| WHAT YOU ARE ASKED TO DO |
Within the data beneath, some lines may hold the word "novembre". Give the number of those lines and nothing else.

| INFORMATION SUPPLIED |
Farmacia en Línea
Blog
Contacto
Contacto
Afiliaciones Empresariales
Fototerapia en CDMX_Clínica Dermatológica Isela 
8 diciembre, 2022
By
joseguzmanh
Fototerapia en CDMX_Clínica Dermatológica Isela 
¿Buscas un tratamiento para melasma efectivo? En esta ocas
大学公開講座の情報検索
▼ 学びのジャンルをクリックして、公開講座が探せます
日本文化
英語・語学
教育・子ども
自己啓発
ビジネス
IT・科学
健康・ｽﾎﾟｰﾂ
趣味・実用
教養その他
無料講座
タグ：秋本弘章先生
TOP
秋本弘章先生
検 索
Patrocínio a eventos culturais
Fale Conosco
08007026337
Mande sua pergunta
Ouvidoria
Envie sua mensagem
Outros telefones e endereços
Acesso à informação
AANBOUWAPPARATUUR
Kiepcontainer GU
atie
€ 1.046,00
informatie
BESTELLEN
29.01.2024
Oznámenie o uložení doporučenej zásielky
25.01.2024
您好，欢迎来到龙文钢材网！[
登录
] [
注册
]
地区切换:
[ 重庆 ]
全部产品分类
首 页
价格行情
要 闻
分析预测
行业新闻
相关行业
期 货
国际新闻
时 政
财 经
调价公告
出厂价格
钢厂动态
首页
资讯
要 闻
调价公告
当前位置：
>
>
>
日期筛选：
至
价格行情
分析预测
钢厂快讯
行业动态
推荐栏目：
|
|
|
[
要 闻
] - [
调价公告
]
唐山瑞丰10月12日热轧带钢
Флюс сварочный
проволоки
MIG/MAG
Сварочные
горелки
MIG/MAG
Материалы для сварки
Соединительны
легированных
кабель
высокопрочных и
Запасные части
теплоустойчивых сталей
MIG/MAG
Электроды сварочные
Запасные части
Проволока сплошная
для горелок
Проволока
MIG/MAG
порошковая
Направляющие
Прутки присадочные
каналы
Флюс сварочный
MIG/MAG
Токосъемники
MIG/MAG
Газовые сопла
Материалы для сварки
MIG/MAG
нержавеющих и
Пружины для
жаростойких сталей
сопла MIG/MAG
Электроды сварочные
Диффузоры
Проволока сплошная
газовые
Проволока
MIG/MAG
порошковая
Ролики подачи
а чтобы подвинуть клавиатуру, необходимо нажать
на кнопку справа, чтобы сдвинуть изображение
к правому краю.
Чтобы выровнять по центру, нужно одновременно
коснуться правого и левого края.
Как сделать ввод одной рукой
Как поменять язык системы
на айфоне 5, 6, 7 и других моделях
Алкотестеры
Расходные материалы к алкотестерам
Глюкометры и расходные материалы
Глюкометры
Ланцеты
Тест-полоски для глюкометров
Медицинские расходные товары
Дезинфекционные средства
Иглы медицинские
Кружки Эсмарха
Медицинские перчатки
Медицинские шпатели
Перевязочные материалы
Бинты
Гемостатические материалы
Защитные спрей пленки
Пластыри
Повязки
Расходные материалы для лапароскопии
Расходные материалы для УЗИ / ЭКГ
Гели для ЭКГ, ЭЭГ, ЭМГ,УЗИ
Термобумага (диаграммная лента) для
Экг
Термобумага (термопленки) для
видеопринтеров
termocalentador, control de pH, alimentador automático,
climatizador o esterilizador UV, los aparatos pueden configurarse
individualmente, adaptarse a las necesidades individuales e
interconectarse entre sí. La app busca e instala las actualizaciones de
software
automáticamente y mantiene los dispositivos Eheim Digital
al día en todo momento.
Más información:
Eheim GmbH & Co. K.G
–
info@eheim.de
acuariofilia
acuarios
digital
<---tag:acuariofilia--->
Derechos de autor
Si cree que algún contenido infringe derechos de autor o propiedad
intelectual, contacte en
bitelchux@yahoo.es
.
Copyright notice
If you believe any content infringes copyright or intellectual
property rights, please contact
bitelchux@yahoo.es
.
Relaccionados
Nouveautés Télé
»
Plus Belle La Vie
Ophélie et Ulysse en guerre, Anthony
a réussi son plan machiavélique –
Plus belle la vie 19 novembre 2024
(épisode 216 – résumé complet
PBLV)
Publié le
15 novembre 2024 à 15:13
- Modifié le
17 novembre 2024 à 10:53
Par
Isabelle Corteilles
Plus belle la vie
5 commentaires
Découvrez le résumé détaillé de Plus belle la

| TASK RESPONSE |
3